## WHAT YOU ARE ASKED TO DO
Every line of the entries below from the one containing "Résultat Loto" to the one containing "جنجال یک محدودیت", both ends included, must be written out exactly. No other line belongs in the answer.

[Records from a data collection]
§
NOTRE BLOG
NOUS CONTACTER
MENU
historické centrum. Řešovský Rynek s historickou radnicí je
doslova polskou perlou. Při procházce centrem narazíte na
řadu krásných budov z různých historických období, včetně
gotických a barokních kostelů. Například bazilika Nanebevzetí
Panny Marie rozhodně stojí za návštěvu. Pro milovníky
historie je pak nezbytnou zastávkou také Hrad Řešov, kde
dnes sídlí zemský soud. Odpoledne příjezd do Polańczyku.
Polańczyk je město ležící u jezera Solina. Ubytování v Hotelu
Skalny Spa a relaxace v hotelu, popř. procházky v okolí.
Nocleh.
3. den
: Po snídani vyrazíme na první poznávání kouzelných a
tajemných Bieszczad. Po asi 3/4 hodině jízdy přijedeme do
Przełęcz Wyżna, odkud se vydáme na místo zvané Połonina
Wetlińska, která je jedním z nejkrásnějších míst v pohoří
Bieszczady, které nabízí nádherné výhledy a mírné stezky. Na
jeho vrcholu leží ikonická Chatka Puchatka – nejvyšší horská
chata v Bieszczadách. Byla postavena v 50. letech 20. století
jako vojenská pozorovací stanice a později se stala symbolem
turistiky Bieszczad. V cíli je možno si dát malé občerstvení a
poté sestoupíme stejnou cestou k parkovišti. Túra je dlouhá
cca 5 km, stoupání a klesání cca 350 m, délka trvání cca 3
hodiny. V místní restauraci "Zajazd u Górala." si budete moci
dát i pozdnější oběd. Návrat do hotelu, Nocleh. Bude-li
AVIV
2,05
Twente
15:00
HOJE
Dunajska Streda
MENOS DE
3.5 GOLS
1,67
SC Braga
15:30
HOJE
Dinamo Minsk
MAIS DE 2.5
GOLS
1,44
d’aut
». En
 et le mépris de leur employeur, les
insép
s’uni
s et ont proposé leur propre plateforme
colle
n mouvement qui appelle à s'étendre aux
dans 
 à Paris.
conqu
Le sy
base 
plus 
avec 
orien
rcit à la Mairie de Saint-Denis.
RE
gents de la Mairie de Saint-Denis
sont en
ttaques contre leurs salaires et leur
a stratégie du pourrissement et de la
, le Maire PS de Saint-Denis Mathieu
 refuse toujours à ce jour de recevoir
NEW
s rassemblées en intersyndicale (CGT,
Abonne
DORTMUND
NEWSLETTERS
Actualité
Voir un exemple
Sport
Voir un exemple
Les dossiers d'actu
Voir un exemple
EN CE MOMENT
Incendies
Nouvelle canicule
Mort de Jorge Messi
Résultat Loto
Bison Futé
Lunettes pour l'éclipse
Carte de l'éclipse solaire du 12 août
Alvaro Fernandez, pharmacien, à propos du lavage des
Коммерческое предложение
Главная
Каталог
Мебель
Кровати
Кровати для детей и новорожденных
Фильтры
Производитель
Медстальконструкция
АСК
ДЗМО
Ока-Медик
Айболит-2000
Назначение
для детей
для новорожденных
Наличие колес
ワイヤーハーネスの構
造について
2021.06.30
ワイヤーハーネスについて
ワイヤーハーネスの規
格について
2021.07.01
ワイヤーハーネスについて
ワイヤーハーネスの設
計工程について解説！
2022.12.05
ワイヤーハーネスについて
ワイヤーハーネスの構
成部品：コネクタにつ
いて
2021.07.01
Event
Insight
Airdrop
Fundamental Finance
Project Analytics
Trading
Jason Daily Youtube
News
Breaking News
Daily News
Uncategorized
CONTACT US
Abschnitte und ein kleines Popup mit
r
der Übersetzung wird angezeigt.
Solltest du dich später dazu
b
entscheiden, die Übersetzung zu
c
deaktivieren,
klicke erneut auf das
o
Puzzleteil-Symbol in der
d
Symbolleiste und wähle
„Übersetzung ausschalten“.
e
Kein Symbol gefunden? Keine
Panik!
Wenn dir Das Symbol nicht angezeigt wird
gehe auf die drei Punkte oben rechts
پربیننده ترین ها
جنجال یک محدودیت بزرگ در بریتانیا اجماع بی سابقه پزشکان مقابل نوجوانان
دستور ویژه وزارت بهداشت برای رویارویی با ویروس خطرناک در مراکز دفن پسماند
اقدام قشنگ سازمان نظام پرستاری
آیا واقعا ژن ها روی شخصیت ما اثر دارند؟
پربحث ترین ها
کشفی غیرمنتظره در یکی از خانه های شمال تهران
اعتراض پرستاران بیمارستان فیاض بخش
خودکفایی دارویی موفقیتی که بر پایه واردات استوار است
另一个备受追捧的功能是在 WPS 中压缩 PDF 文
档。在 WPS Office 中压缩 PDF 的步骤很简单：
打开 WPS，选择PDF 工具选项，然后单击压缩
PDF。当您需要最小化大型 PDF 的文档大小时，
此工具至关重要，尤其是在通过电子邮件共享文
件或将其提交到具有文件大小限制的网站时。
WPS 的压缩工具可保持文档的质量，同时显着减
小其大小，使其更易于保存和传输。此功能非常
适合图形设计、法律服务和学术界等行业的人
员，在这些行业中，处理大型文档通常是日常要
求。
§
## ANSWER SPACE
Résultat Loto
Bison Futé
Lunettes pour l'éclipse
Carte de l'éclipse solaire du 12 août
Alvaro Fernandez, pharmacien, à propos du lavage des
Коммерческое предложение
Главная
Каталог
Мебель
Кровати
Кровати для детей и новорожденных
Фильтры
Производитель
Медстальконструкция
АСК
ДЗМО
Ока-Медик
Айболит-2000
Назначение
для детей
для новорожденных
Наличие колес
ワイヤーハーネスの構
造について
2021.06.30
ワイヤーハーネスについて
ワイヤーハーネスの規
格について
2021.07.01
ワイヤーハーネスについて
ワイヤーハーネスの設
計工程について解説！
2022.12.05
ワイヤーハーネスについて
ワイヤーハーネスの構
成部品：コネクタにつ
いて
2021.07.01
Event
Insight
Airdrop
Fundamental Finance
Project Analytics
Trading
Jason Daily Youtube
News
Breaking News
Daily News
Uncategorized
CONTACT US
Abschnitte und ein kleines Popup mit
r
der Übersetzung wird angezeigt.
Solltest du dich später dazu
b
entscheiden, die Übersetzung zu
c
deaktivieren,
klicke erneut auf das
o
Puzzleteil-Symbol in der
d
Symbolleiste und wähle
„Übersetzung ausschalten“.
e
Kein Symbol gefunden? Keine
Panik!
Wenn dir Das Symbol nicht angezeigt wird
gehe auf die drei Punkte oben rechts
پربیننده ترین ها
جنجال یک محدودیت بزرگ در بریتانیا اجماع بی سابقه پزشکان مقابل نوجوانان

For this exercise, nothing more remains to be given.